The NFL combine has a 30 percent correlation to performance in the NFL and is a public, televised event. Every 13 year old kid in America who is serious about playing football or even considering a career in football, can easily access the metrics they need to hit in order to be considered. There are widely available resources on how to improve performance in the areas that are evaluated by coaches and scouts. Middle school to NFL, football coaches are using the same metrics to evaluate performance. On the other end of the spectrum, MLS combine results are hidden and seemingly irrelevant. In the past, it would have been a decent argument to say that soccer stats are not as straightforward as American football, so establishing standards is too hard. But with modern data science and computer vision technology, (again American strengths. Moneyball, anyone?) it is absolutely possible and the complexity argument is weak.

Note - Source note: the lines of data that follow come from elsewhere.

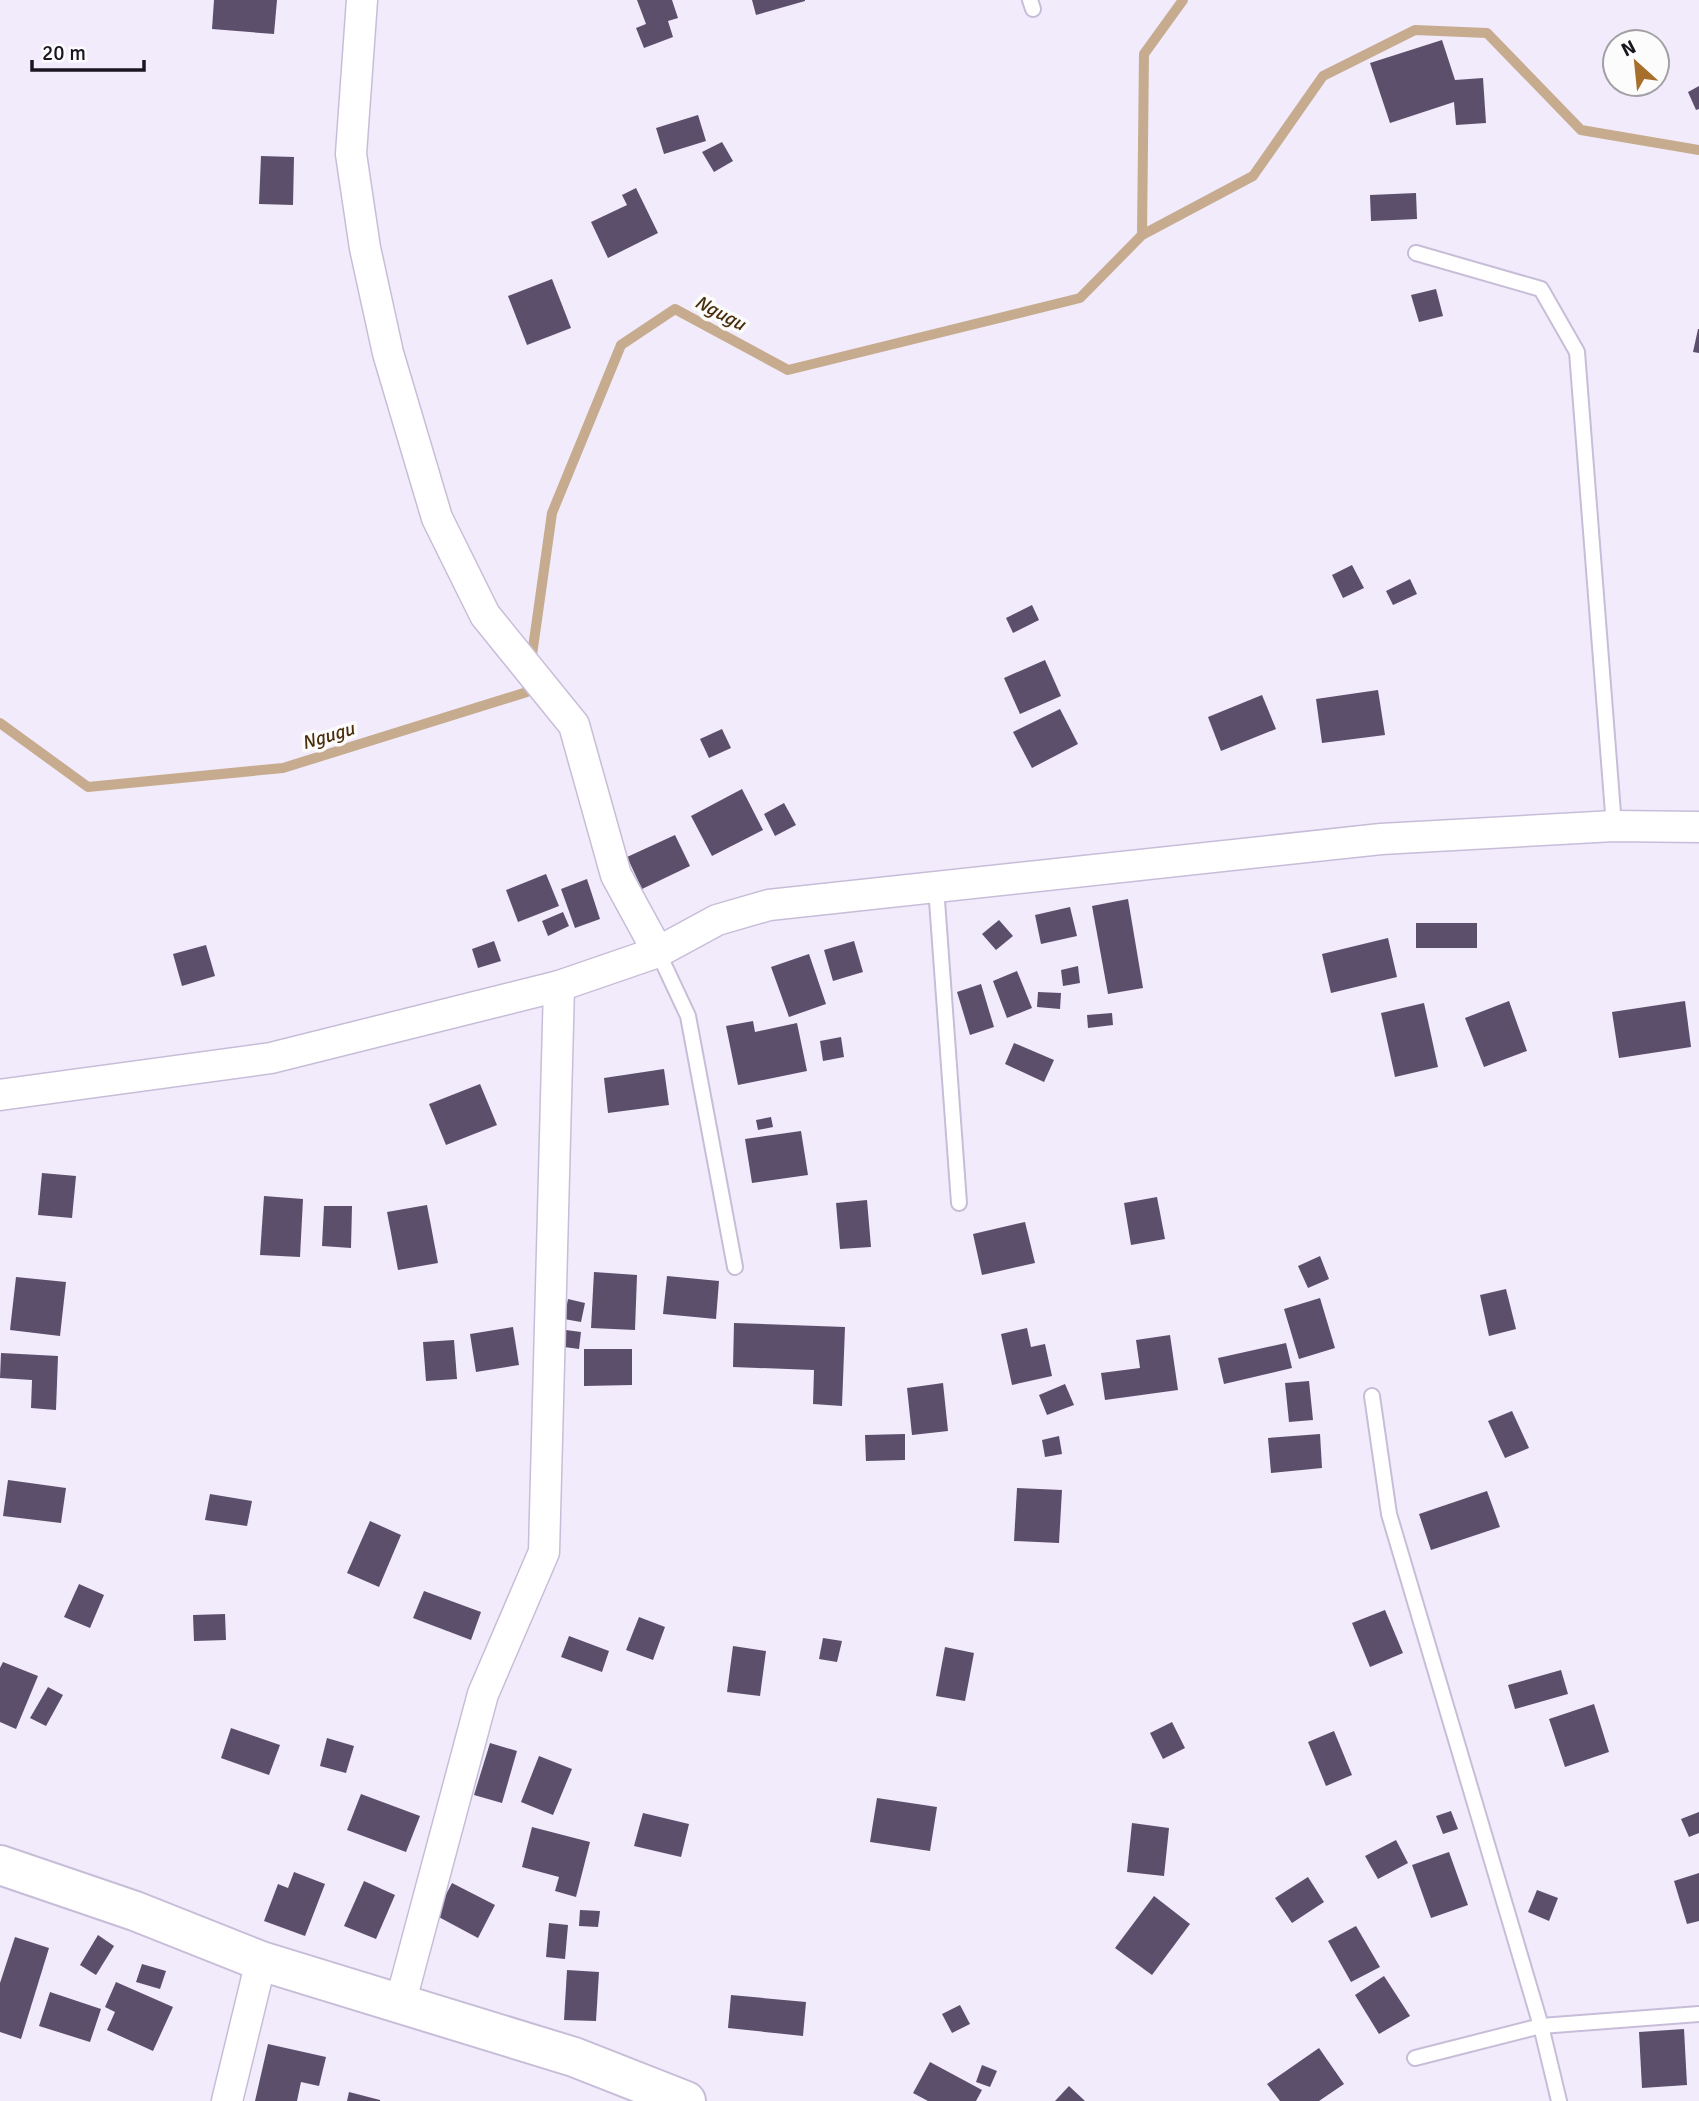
<svg xmlns="http://www.w3.org/2000/svg" width="1699" height="2101" viewBox="0 0 1699 2101" font-family="Signika,sans-serif">
<style>
.lines{fill:none;stroke-linecap:round;stroke-linejoin:round}
.stream{stroke:#c6ab8f;stroke-width:10}
.building{fill:#5c4f6c}
.lane-casing{stroke:#c8bdd8;stroke-width:18}
.street-casing{stroke:#c8bdd8;stroke-width:33}
.secondary-casing{stroke:#c8bdd8;stroke-width:42}
.lane{stroke:#fff;stroke-width:14}
.street{stroke:#fff;stroke-width:30}
.secondary{stroke:#fff;stroke-width:38}
.labels{text-anchor:middle;dominant-baseline:central;stroke-width:7;stroke-linejoin:round;paint-order:stroke}
.water-label{font-size:19px;font-style:italic;fill:#4a2d0a;stroke:#fcfcfc}
</style>
<rect width="100%" height="100%" fill="#f2ebfc"/>
<g class="lines">
<g class="stream">
<polyline points="1142,235 1144,54 1183,0"/>
<polyline points="531,662 552,513 621,345 675,309 788,370 1080,298 1142,235 1253,176 1323,76 1415,30 1487,33 1581,130 1699,150"/>
<polyline points="0,723 88,787 283,768 527,692 529,678"/>
</g>
</g>
<g class="building">
<polygon points="214,0 277,0 274,34 212,29"/>
<polygon points="637,0 672,0 678,18 668,21 673,37 644,48 636,28 646,24"/>
<polygon points="752,0 805,0 805,1 756,15"/>
<polygon points="1442,40 1455,80 1483,78 1486,123 1456,125 1454,102 1390,123 1370,63"/>
<polygon points="1699,86 1699,109 1696,110 1688,92"/>
<polygon points="698,115 706,141 664,154 656,128"/>
<polygon points="722,142 733,161 714,172 702,152"/>
<polygon points="261,156 294,157 293,205 259,204"/>
<polygon points="636,188 658,233 608,258 591,222 627,205 622,195"/>
<polygon points="1416,193 1417,219 1371,221 1370,195"/>
<polygon points="552,279 571,328 527,345 508,296"/>
<polygon points="1436,289 1443,316 1419,322 1411,295"/>
<polygon points="1698,329 1699,329 1699,353 1693,352"/>
<polygon points="1352,565 1364,588 1343,598 1332,575"/>
<polygon points="1410,579 1417,594 1393,605 1386,591"/>
<polygon points="1032,605 1039,620 1013,633 1006,618"/>
<polygon points="1045,660 1061,696 1020,714 1004,678"/>
<polygon points="1378,690 1385,735 1322,743 1316,699"/>
<polygon points="1262,695 1276,729 1221,751 1208,717"/>
<polygon points="1060,709 1078,744 1032,768 1013,732"/>
<polygon points="722,729 731,748 709,758 700,739"/>
<polygon points="742,789 763,830 712,856 691,816"/>
<polygon points="784,803 796,825 775,836 764,814"/>
<polygon points="675,835 690,866 642,889 627,857"/>
<polygon points="546,874 559,906 518,922 506,890"/>
<polygon points="587,879 600,919 575,928 561,889"/>
<polygon points="1128,899 1143,988 1108,994 1092,906"/>
<polygon points="1070,907 1077,936 1041,944 1035,915"/>
<polygon points="563,912 569,926 548,936 542,921"/>
<polygon points="999,920 1013,936 996,950 982,934"/>
<rect x="1416" y="923" width="61" height="25"/>
<polygon points="1388,938 1397,977 1331,993 1322,954"/>
<polygon points="494,941 501,961 478,968 472,949"/>
<polygon points="854,941 863,972 833,981 824,950"/>
<polygon points="206,945 215,976 182,986 173,954"/>
<polygon points="809,954 826,1004 789,1017 771,967"/>
<polygon points="1078,966 1080,983 1063,986 1061,970"/>
<polygon points="1017,971 1032,1008 1007,1018 993,981"/>
<polygon points="981,984 994,1027 970,1035 957,992"/>
<polygon points="1038,992 1061,993 1060,1009 1037,1007"/>
<polygon points="1509,1001 1527,1051 1484,1067 1465,1018"/>
<polygon points="1685,1001 1691,1047 1619,1058 1612,1012"/>
<polygon points="1424,1003 1438,1067 1395,1077 1381,1013"/>
<polygon points="1112,1013 1113,1025 1088,1028 1087,1015"/>
<polygon points="753,1021 755,1032 797,1023 807,1071 738,1085 726,1026"/>
<polygon points="841,1037 844,1057 823,1061 820,1041"/>
<polygon points="1014,1043 1054,1060 1044,1082 1005,1064"/>
<polygon points="664,1069 669,1105 608,1113 604,1078"/>
<polygon points="480,1084 497,1125 446,1145 429,1104"/>
<polygon points="771,1117 773,1127 758,1130 756,1120"/>
<polygon points="801,1131 808,1175 752,1183 745,1139"/>
<polygon points="42,1173 76,1176 72,1218 38,1215"/>
<polygon points="264,1196 303,1199 300,1257 260,1255"/>
<polygon points="1157,1197 1165,1239 1131,1245 1124,1203"/>
<polygon points="867,1200 871,1247 840,1249 836,1203"/>
<polygon points="427,1205 438,1263 398,1270 387,1212"/>
<polygon points="324,1206 352,1206 351,1248 322,1246"/>
<polygon points="1025,1222 1035,1263 982,1275 973,1234"/>
<polygon points="1320,1256 1329,1279 1308,1288 1298,1266"/>
<polygon points="594,1272 637,1275 635,1330 591,1328"/>
<polygon points="667,1276 719,1281 716,1319 663,1314"/>
<polygon points="16,1277 66,1282 60,1336 10,1330"/>
<polygon points="1506,1289 1516,1329 1489,1336 1480,1295"/>
<polygon points="1320,1298 1335,1348 1299,1359 1284,1309"/>
<polygon points="568,1299 585,1303 581,1322 564,1319"/>
<polygon points="734,1323 845,1327 842,1406 813,1404 814,1370 733,1367"/>
<polygon points="513,1327 519,1365 476,1372 470,1334"/>
<polygon points="1027,1328 1031,1347 1045,1344 1052,1376 1012,1385 1001,1334"/>
<polygon points="566,1330 581,1332 579,1349 564,1347"/>
<polygon points="1170,1335 1178,1390 1105,1400 1101,1373 1140,1368 1136,1340"/>
<polygon points="454,1340 457,1379 426,1381 423,1342"/>
<polygon points="1286,1343 1292,1368 1224,1384 1218,1358"/>
<polygon points="584,1349 632,1349 632,1385 584,1386"/>
<polygon points="1,1353 58,1356 56,1410 31,1408 32,1380 0,1378"/>
<polygon points="1309,1381 1313,1420 1289,1422 1285,1383"/>
<polygon points="943,1383 948,1431 912,1435 907,1388"/>
<polygon points="1065,1384 1074,1405 1047,1415 1039,1395"/>
<polygon points="1512,1411 1529,1448 1505,1458 1488,1421"/>
<polygon points="905,1434 905,1460 866,1461 865,1435"/>
<polygon points="1320,1434 1322,1468 1271,1473 1268,1438"/>
<polygon points="1059,1436 1062,1454 1045,1457 1042,1440"/>
<polygon points="8,1480 66,1488 61,1523 3,1516"/>
<polygon points="1017,1488 1062,1490 1059,1543 1014,1541"/>
<polygon points="1487,1491 1500,1527 1431,1550 1419,1514"/>
<polygon points="210,1494 252,1501 247,1526 205,1520"/>
<polygon points="370,1521 401,1535 379,1587 347,1573"/>
<polygon points="79,1584 104,1595 90,1628 64,1617"/>
<polygon points="424,1591 481,1612 471,1640 413,1618"/>
<polygon points="1385,1610 1403,1653 1370,1667 1352,1623"/>
<polygon points="225,1614 226,1640 194,1641 193,1615"/>
<polygon points="639,1617 665,1627 653,1660 626,1650"/>
<polygon points="569,1636 609,1651 602,1672 561,1657"/>
<polygon points="823,1638 842,1641 837,1662 819,1659"/>
<polygon points="733,1646 766,1651 760,1696 727,1692"/>
<polygon points="945,1647 974,1653 965,1701 936,1696"/>
<polygon points="3,1662 38,1676 16,1729 0,1722 0,1668"/>
<polygon points="1561,1670 1568,1694 1515,1709 1508,1685"/>
<polygon points="48,1687 63,1695 46,1726 30,1718"/>
<polygon points="1594,1704 1609,1752 1565,1767 1549,1719"/>
<polygon points="1172,1722 1185,1748 1163,1759 1150,1733"/>
<polygon points="231,1728 280,1745 269,1775 221,1758"/>
<polygon points="1334,1731 1352,1775 1326,1786 1308,1742"/>
<polygon points="327,1738 354,1746 346,1773 320,1766"/>
<polygon points="490,1743 517,1751 502,1803 474,1795"/>
<polygon points="539,1756 572,1769 553,1815 521,1802"/>
<polygon points="361,1794 420,1816 406,1852 347,1830"/>
<polygon points="877,1798 937,1807 930,1851 870,1842"/>
<polygon points="1451,1811 1458,1829 1443,1834 1436,1816"/>
<polygon points="1699,1812 1699,1833 1689,1837 1681,1819"/>
<polygon points="643,1813 689,1824 681,1857 634,1846"/>
<polygon points="1132,1823 1169,1828 1164,1876 1127,1872"/>
<polygon points="532,1827 590,1842 576,1897 555,1891 559,1877 522,1867"/>
<polygon points="1396,1840 1408,1863 1378,1879 1365,1856"/>
<polygon points="1449,1852 1468,1905 1431,1918 1412,1865"/>
<polygon points="294,1872 325,1884 305,1936 264,1921 278,1884 288,1888"/>
<polygon points="1699,1873 1699,1921 1687,1924 1674,1881"/>
<polygon points="1308,1877 1324,1902 1292,1923 1275,1898"/>
<polygon points="364,1881 395,1895 376,1939 344,1926"/>
<polygon points="452,1883 495,1905 478,1938 435,1915"/>
<polygon points="1537,1890 1558,1898 1549,1921 1528,1912"/>
<polygon points="1154,1896 1190,1924 1152,1975 1115,1948"/>
<polygon points="580,1910 600,1911 598,1927 579,1926"/>
<polygon points="549,1923 568,1925 565,1959 546,1957"/>
<polygon points="1356,1926 1380,1967 1351,1982 1328,1941"/>
<polygon points="98,1935 114,1946 96,1975 80,1965"/>
<polygon points="15,1937 49,1948 21,2039 0,2032 0,1983"/>
<polygon points="142,1964 166,1971 160,1989 136,1982"/>
<polygon points="567,1970 599,1972 596,2021 564,2020"/>
<polygon points="1384,1976 1410,2016 1379,2034 1355,1995"/>
<polygon points="116,1982 173,2007 153,2051 107,2030 115,2012 105,2007"/>
<polygon points="50,1992 101,2009 90,2042 39,2026"/>
<polygon points="731,1995 806,2002 803,2036 728,2028"/>
<polygon points="960,2005 970,2024 952,2033 942,2014"/>
<polygon points="1684,2029 1687,2085 1642,2088 1639,2032"/>
<polygon points="268,2044 326,2057 319,2086 301,2082 297,2101 255,2101"/>
<polygon points="1319,2048 1344,2084 1319,2101 1280,2101 1267,2084"/>
<polygon points="930,2062 982,2090 976,2101 928,2101 913,2093"/>
<polygon points="982,2065 997,2071 990,2087 976,2082"/>
<polygon points="1069,2086 1085,2101 1055,2101"/>
<polygon points="349,2092 380,2100 380,2101 347,2101"/>
</g>
<g class="lines">
<g class="lane-casing">
<g id="lane">
<polyline points="1030,0 1033,9"/>
<polyline points="1416,253 1541,289 1577,352 1614,826"/>
<polyline points="936,887 959,1203"/>
<polyline points="658,952 688,1016 735,1267"/>
<polyline points="1372,1396 1389,1514 1541,2026 1559,2101"/>
<polyline points="1415,2058 1541,2026 1699,2014"/>
</g>
</g>
<g class="street-casing">
<g id="street">
<polyline points="362,0 351,154 365,248 388,353 437,518 485,615 574,725 616,875 658,952"/>
<polyline points="0,1095 271,1058 559,986 658,952 717,920 769,905 1381,839 1614,826 1699,827"/>
<polyline points="400,2004 483,1694 544,1552 559,986"/>
<polyline points="227,2101 261,1961"/>
</g>
</g>
<g class="secondary-casing">
<polyline id="secondary" points="0,1865 135,1911 261,1961 574,2057 686,2101"/>
</g>
<use href="#lane" class="lane"/>
<use href="#street" class="street"/>
<use href="#secondary" class="secondary"/>
</g>
<g class="labels">
<g class="water-label">
<text transform="translate(720 313) rotate(28)">Ngugu</text>
<text transform="translate(328 736) rotate(-17)">Ngugu</text>
</g>
</g>
<g transform="translate(1636 63) rotate(333)"><circle r="33" fill="#fcfcfc" stroke="#a2a0a4" stroke-width="2"/>
<path d="M0-5L12 26L0 18L-12 26Z" fill="#a76e2c"/>
<text y="-10" font-size="19" font-weight="bold" text-anchor="middle" fill="#1a1620">N</text>
</g>
<path d="M32 60v10h112v-10" fill="none" stroke="#1a1620" stroke-width="3.5"/>
<text x="42" y="60" font-size="21" fill="#1a1620" stroke="#fcfcfc" stroke-width="5" paint-order="stroke">20 m</text>
</svg>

If pay to play continues (which it most likely will because it is hard to dismantle a thriving business) the system will continue to favor the rich and exclude the non-rich. One thing the data tells us is that being rich is not a predictor of success in soccer.
So we need to establish objective, data-driven standards and publicize them. Every kid in the US who plays soccer should be able to easily access the metrics that are being used to evaluate them. These kids are the future pros, and they should be able to easily understand both how they are being evaluated and how those stats map to elite performance.We have to respect the players with the how and the why behind these decisions.
This one change will not completely address biases in decision making in the system, however, it will set in motion a transformation. It sends a message to every child that talent evaluations are objective, fair, and transparent. It will open up opportunities for disadvantaged youth with dreams of playing pro, it will improve the overall quality of soccer players in the US and it will ultimately transform the national teams, and the MLS.
By the way, it's not only the US that would benefit from objective standards. Barriers to access plague global football, not just the US. It will take more than data-driven talent evaluation to dismantle these barriers, but a system where every child in the world can see where they stand and what it takes to play pro is a great place to start.